2. Using the datasets::trees data, complete the following:

   1. Create a regression model for \(y=\) Volume as a function of \(x=\) Height.

   2. Using the summary command, get the y-intercept and slope of the regression line.

   3. Using ggplot2, create a scatter plot of Volume vs Height.

   4. Create a nice white filled rectangle to add text information to using by adding the following annotation layer.

      annotate('rect', xmin=65, xmax=75, ymin=60, ymax=74,
               fill='white', color='black') +

   5. Add some annotation text to write the equation of the line \(\hat{y}_i = -87.12 + 1.54 * x_i\) in the text area.

   6. Add annotation to add \(R^2 = 0.358\)

   7. Add the regression line in red. The most convenient layer function to uses is geom_abline(). It appears that the annotate doesn’t work with geom_abline() so you’ll have to call it directly.

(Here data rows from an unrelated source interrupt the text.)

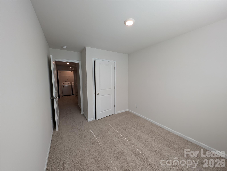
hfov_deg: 110.5
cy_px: 86
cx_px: 114
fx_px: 79
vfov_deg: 94.6
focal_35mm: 12
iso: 46
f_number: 1.95
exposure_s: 1/60
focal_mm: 2.23
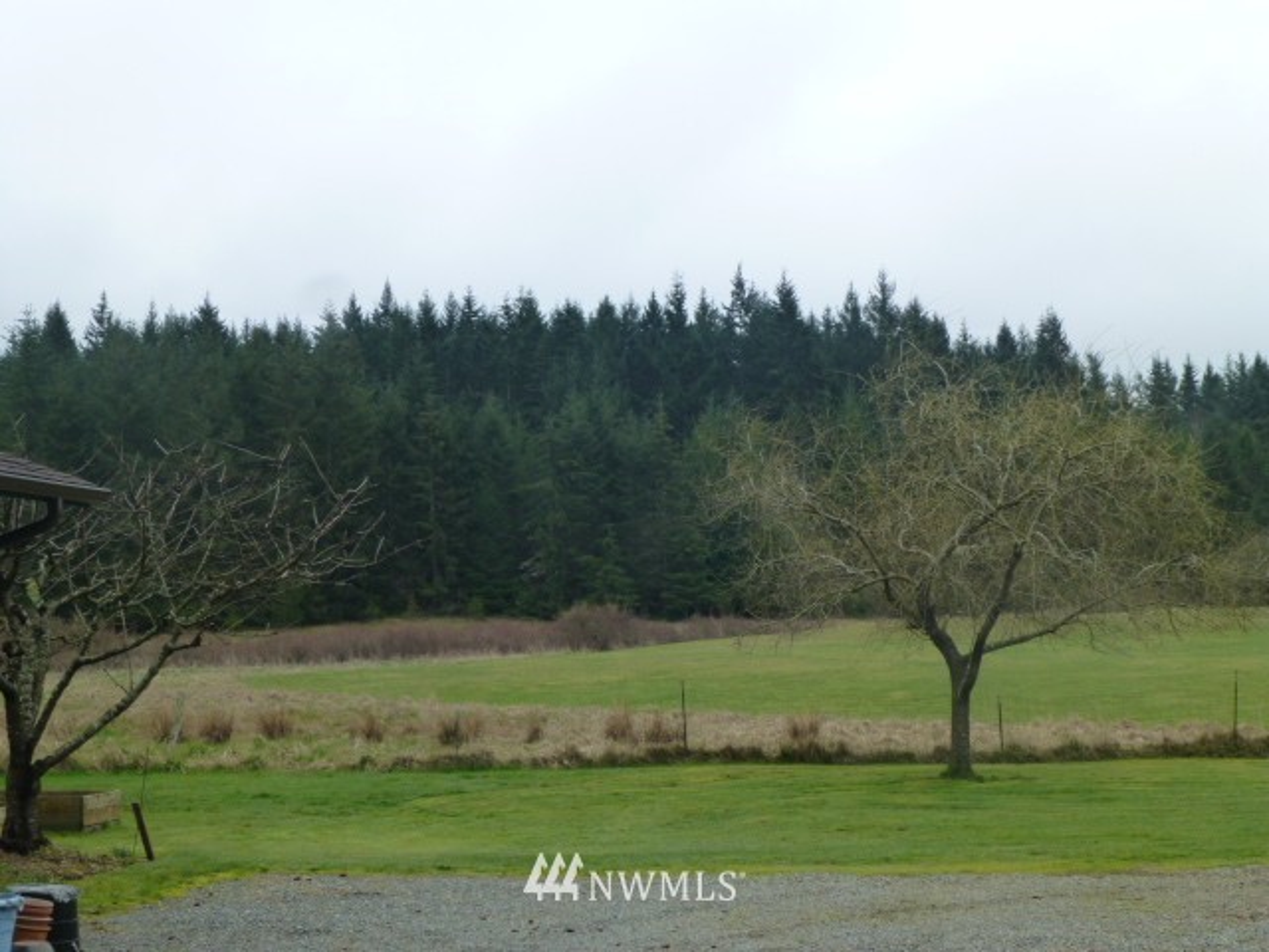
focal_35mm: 48
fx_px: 1760
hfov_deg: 39.7
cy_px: 476
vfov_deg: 30.3
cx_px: 634
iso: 160
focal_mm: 8.6
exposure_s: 1/250
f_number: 4
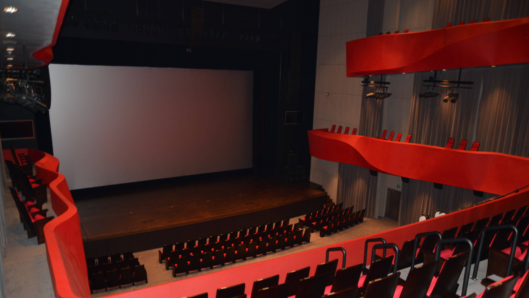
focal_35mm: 26
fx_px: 365
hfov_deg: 71.9
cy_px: 173
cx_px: 263
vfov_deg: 44.2
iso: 800
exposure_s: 1/60
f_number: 3.5
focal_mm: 24
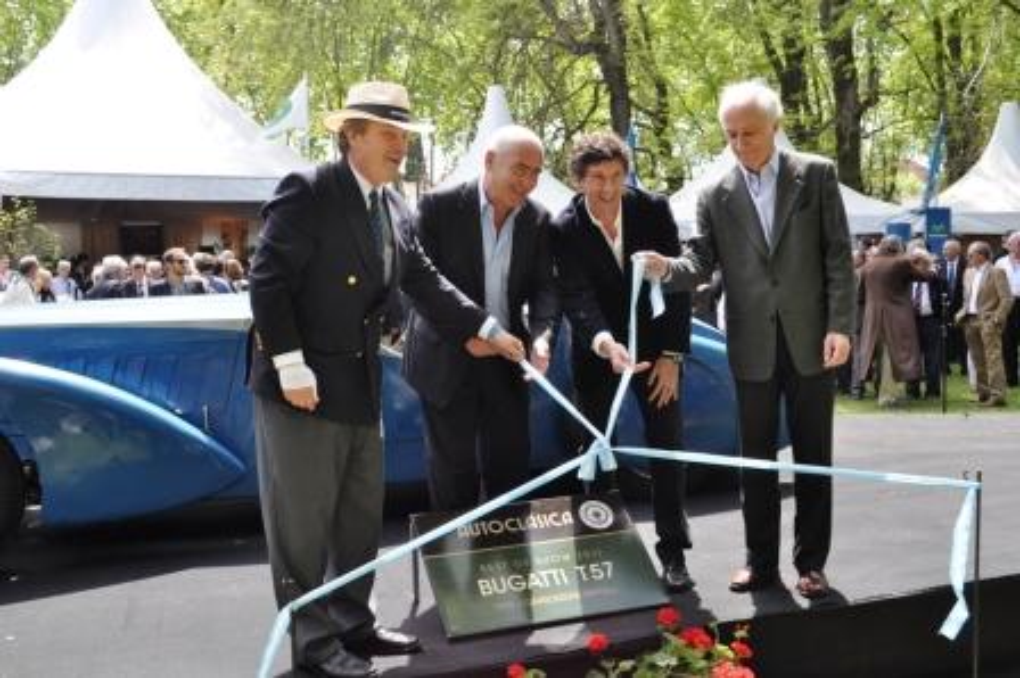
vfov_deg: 36.8
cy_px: 339
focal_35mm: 36
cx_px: 510
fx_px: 1019
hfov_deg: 53.2
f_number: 6.3
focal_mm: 24
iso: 200
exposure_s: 1/160
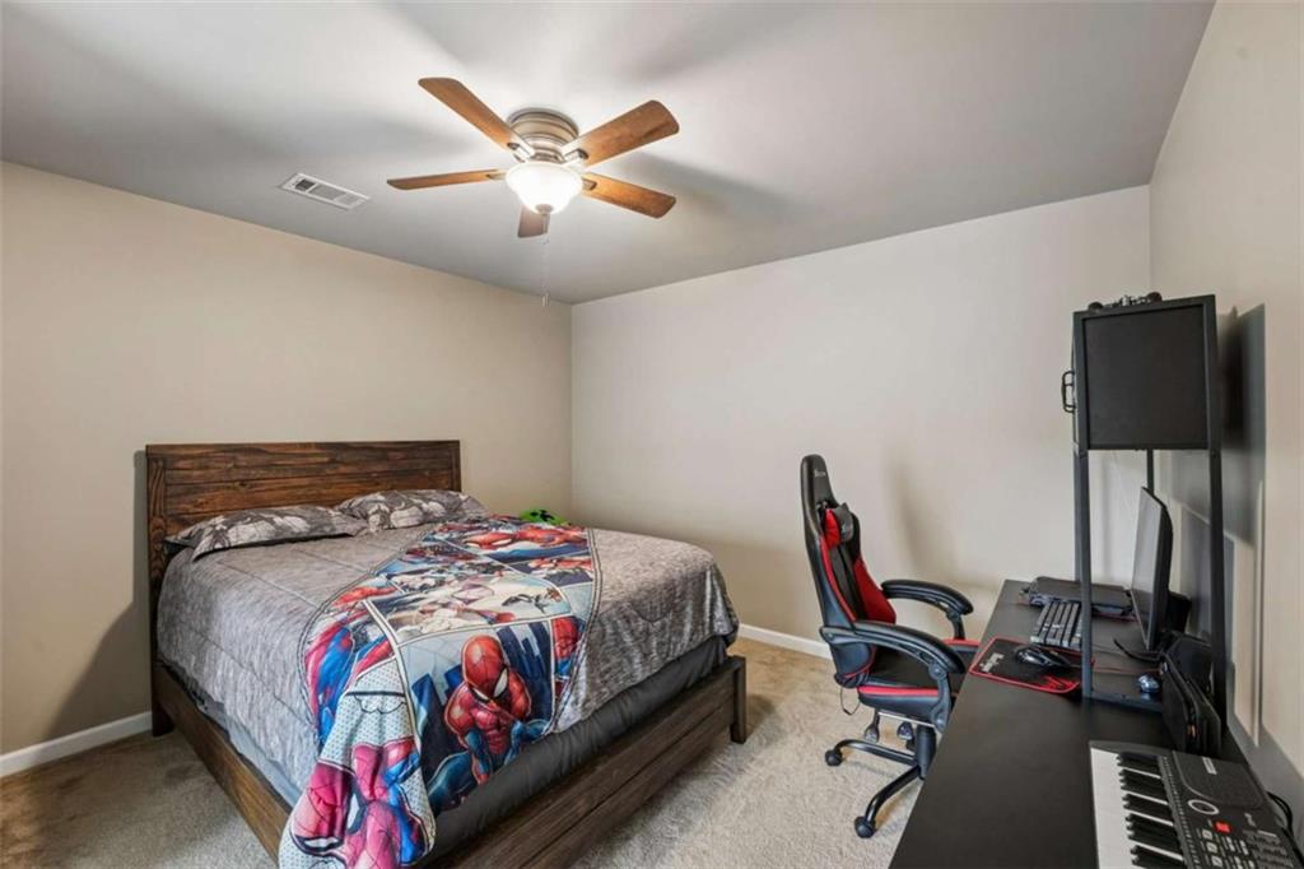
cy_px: 434
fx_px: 507
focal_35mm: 14
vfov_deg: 81.2
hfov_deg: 104.3
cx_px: 652
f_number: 8
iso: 320
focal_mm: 14
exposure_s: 1/2
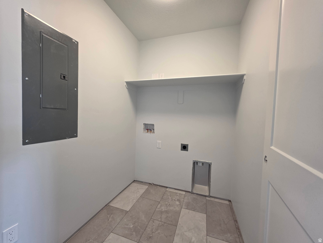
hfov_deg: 106.2
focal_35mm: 13
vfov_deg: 89.9
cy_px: 122
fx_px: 121
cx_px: 162
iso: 160
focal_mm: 2.2
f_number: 1.9
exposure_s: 1/120
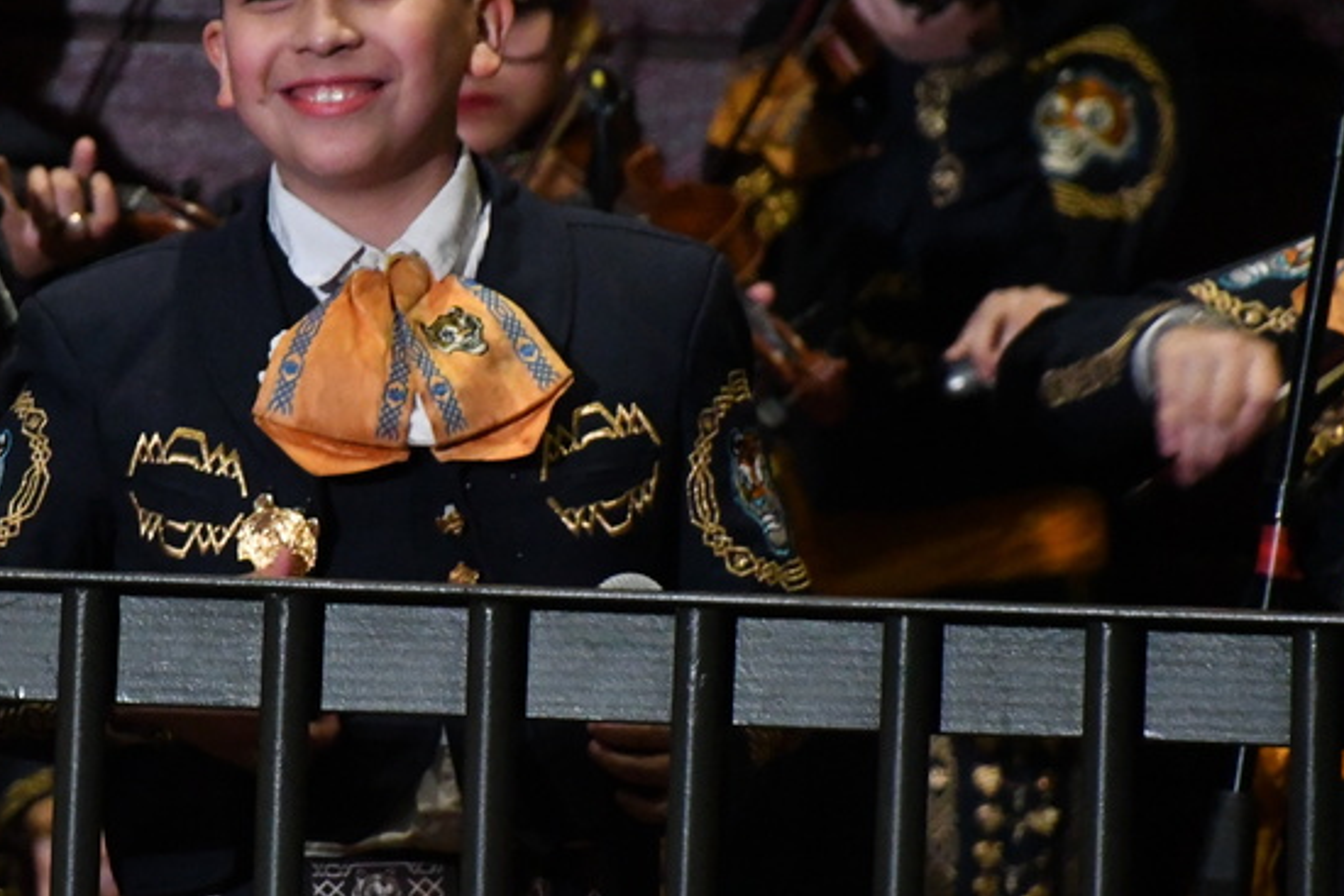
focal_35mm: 838
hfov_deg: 2.5
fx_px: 31292
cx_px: 276
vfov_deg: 1.6
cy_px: 460
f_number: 7.1
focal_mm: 300
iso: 12800
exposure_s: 1/125
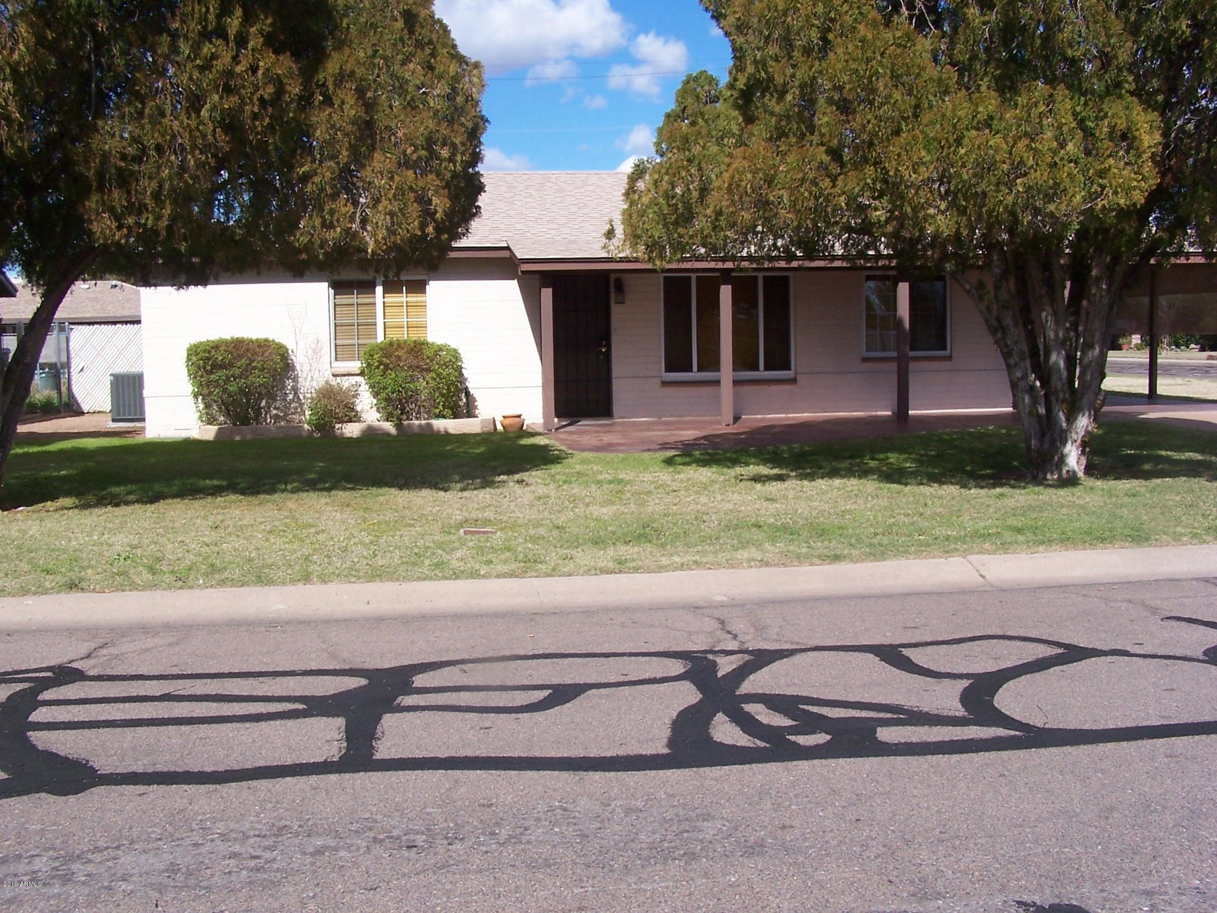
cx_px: 608
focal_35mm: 38
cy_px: 456
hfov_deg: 49.0
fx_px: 1336
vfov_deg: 37.7
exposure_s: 1/350
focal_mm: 6.3
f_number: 5.6
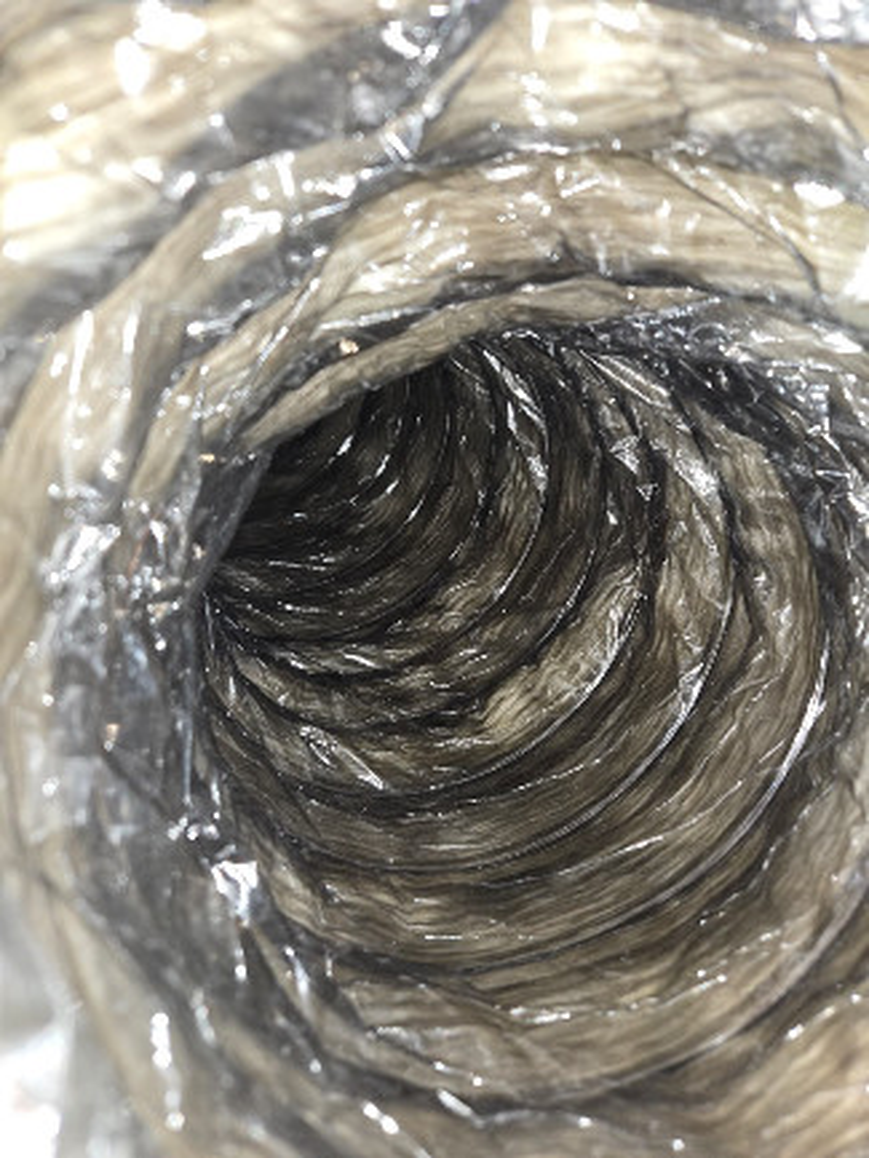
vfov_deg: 63.4
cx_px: 434
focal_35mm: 28
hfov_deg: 49.8
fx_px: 937
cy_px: 579
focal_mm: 4
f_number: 1.8
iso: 20
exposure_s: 1/428
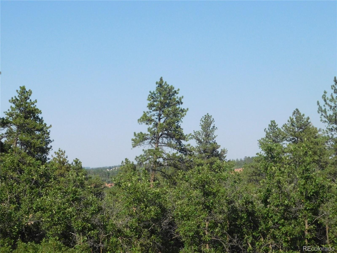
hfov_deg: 37.5
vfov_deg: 28.6
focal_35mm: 51
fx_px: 497
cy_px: 126
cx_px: 168
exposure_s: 1/1500
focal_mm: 9
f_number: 7.6
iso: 800
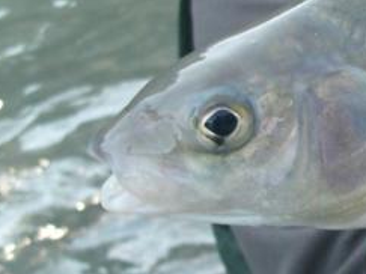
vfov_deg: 11.7
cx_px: 544
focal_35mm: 125
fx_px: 1321
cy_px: -33
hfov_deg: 14.7
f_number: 3.1
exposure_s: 1/100
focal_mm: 6.3
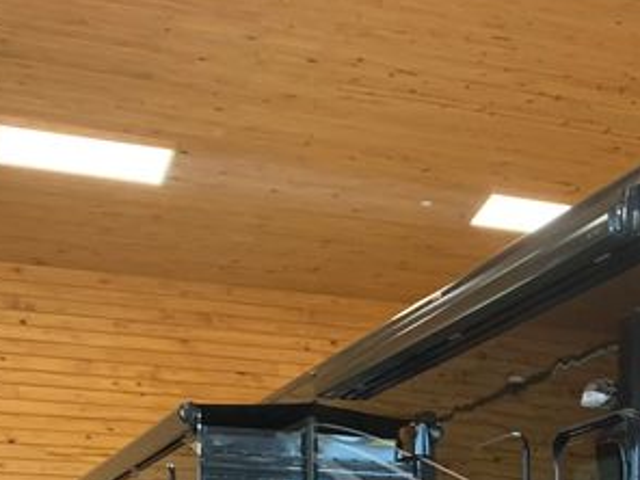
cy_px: 668
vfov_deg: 15.4
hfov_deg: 20.3
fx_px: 1664
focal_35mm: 90
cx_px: 781
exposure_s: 1/60
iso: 160
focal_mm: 4.25
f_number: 1.8
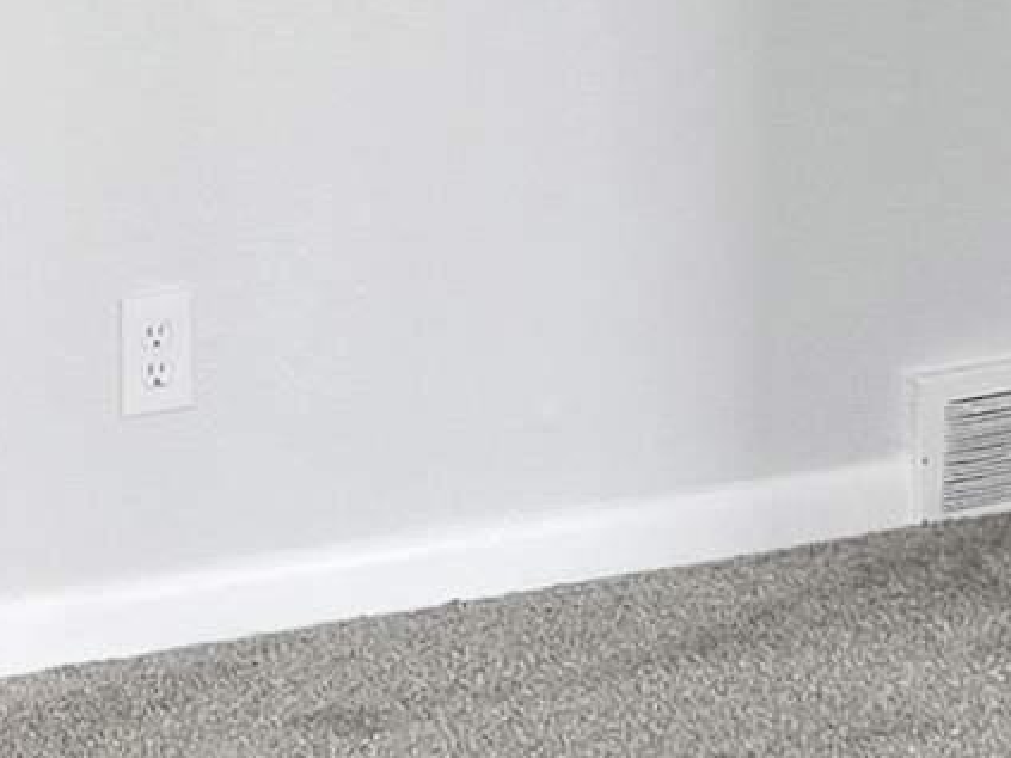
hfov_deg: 11.7
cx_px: 26
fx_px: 4876
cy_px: 222
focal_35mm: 167
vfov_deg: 8.9
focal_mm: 5.4
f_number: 1.8
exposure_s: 1/120
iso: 80
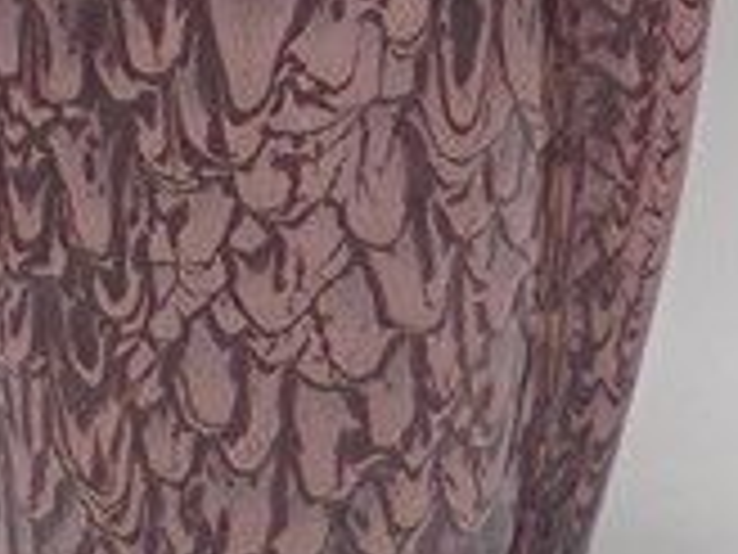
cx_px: 322
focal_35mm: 159
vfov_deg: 9.0
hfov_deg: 12.4
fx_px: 3390
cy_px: -329
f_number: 3.7
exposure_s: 1/80
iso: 100
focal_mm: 5.3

3. In datasets::Titanic table summarizes the survival of passengers aboard the ocean liner Titanic. It includes information about passenger class, sex, and age (adult or child). Create a bar graph showing the number of individuals that survived based on the passenger Class, Sex, and Age variable information. You’ll need to use faceting and/or color to get all four variables on the same graph. Make sure that differences in survival among different classes of children are perceivable. Unfortunately, the data is stored as a table and to expand it to a data frame, the following code can be used.

   Titanic <- Titanic %>% as.data.frame()

   1. Make this graph using the default theme. If you use color to denote survivorship, modify the color scheme so that a cold color denotes death.
   2. Make this graph using the theme_bw() theme.
   3. Make this graph using the cowplot::theme_minimal_hgrid() theme.
   4. Why would it be beneficial to drop the vertical grid lines?